• _TRY IT_
State how many lines in the records below contain the word "pixels". Nothing else is needed.

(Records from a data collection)
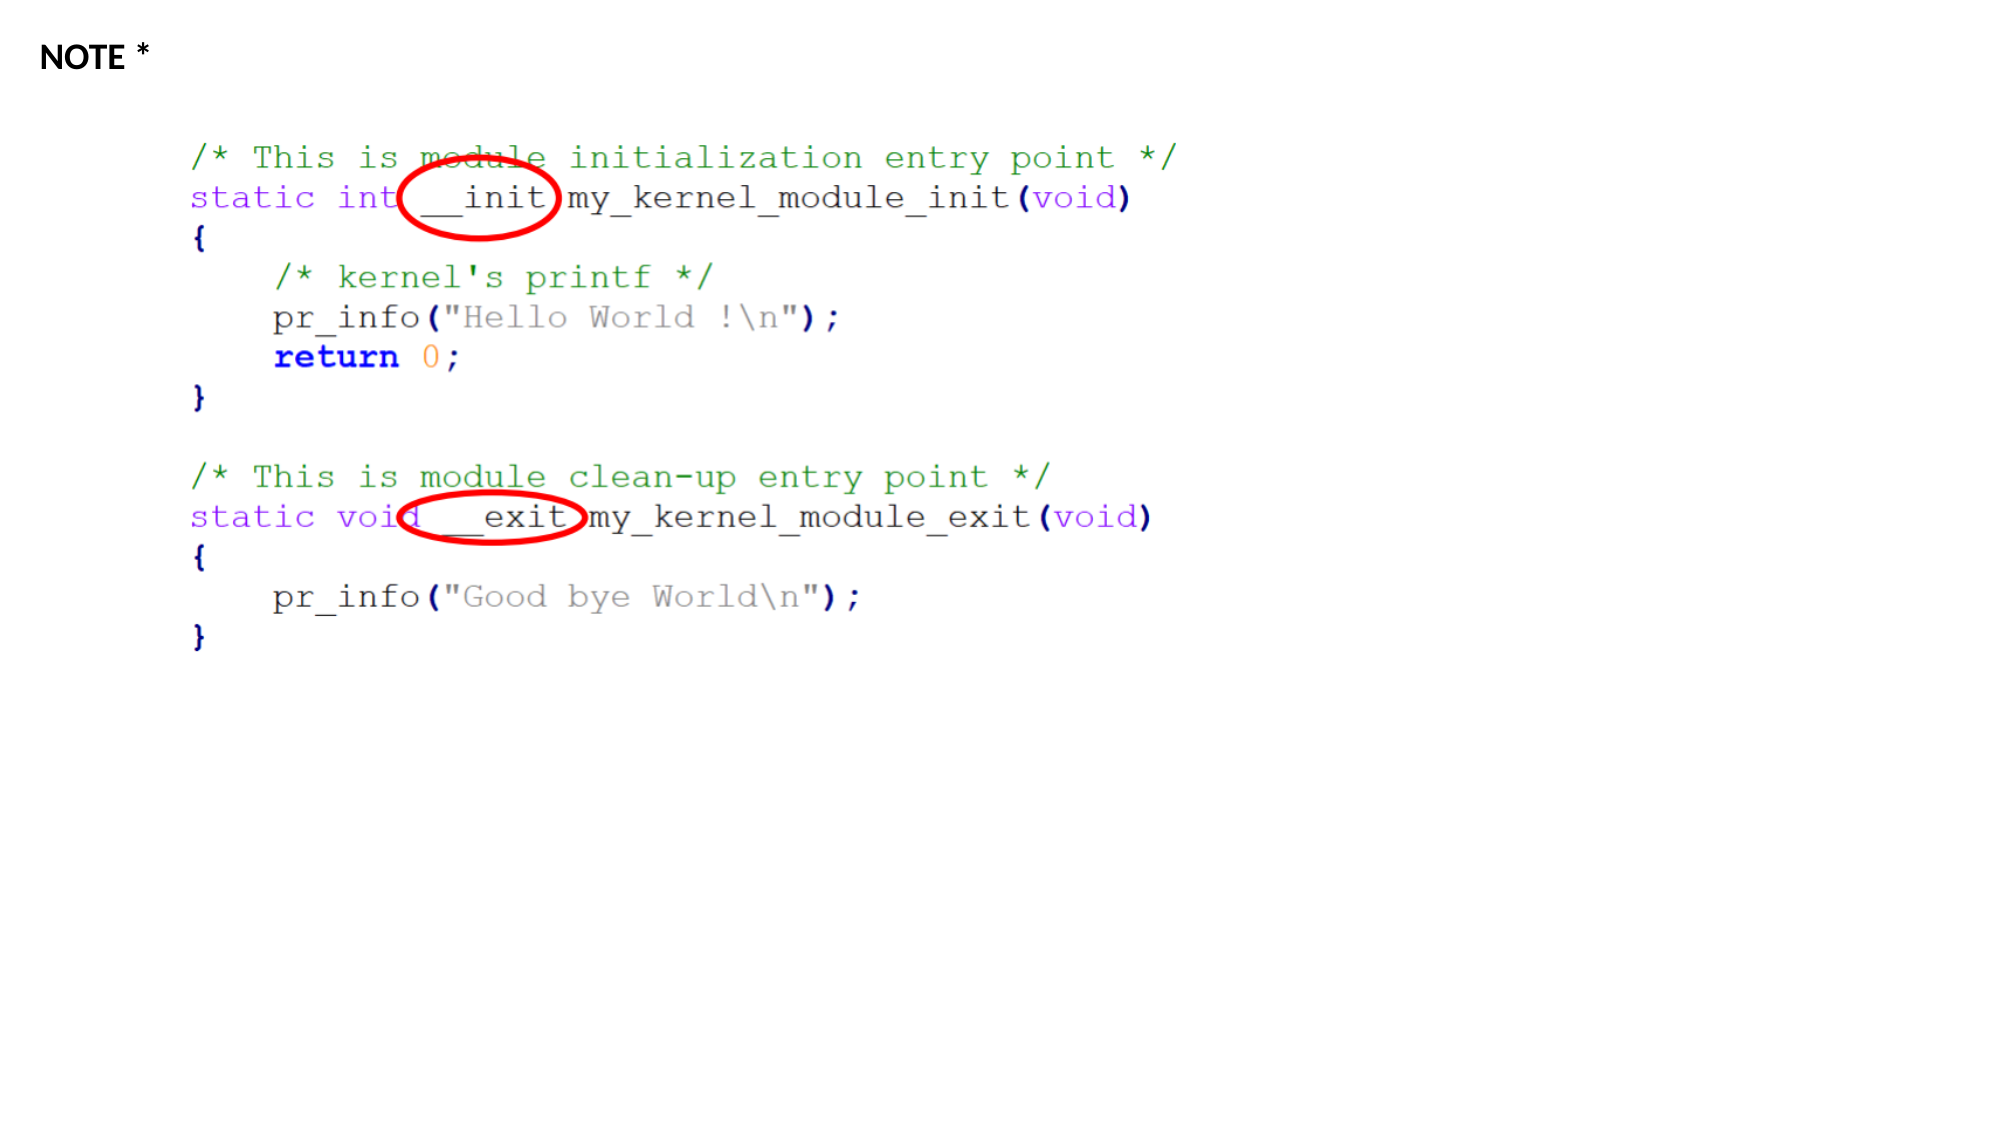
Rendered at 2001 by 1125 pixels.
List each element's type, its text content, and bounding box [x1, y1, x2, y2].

text_box NOTE * [24, 24, 375, 85]
picture [142, 95, 1390, 691]
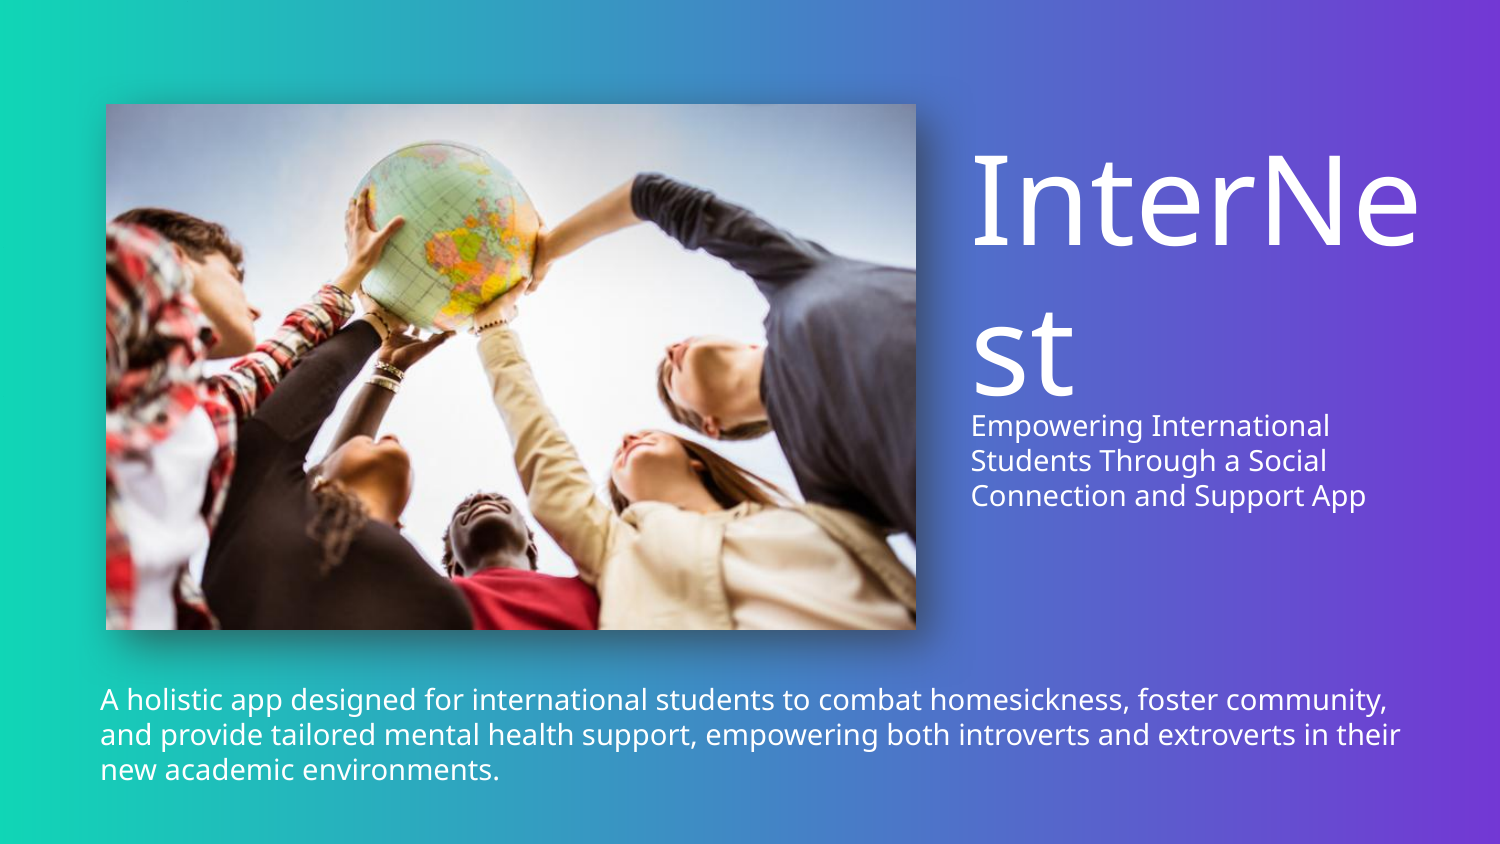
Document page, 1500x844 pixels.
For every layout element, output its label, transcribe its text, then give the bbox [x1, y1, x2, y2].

title InterNest [964, 325, 1451, 436]
text_box A holistic app designed for international students to combat homesickness, foster community, and provide tailored mental health support, empowering both introverts and extroverts in their new academic environments. [60, 666, 1425, 727]
picture [106, 104, 916, 630]
subtitle Empowering International Students Through a Social Connection and Support App [964, 436, 1395, 503]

• _YOUR SOLUTION_
2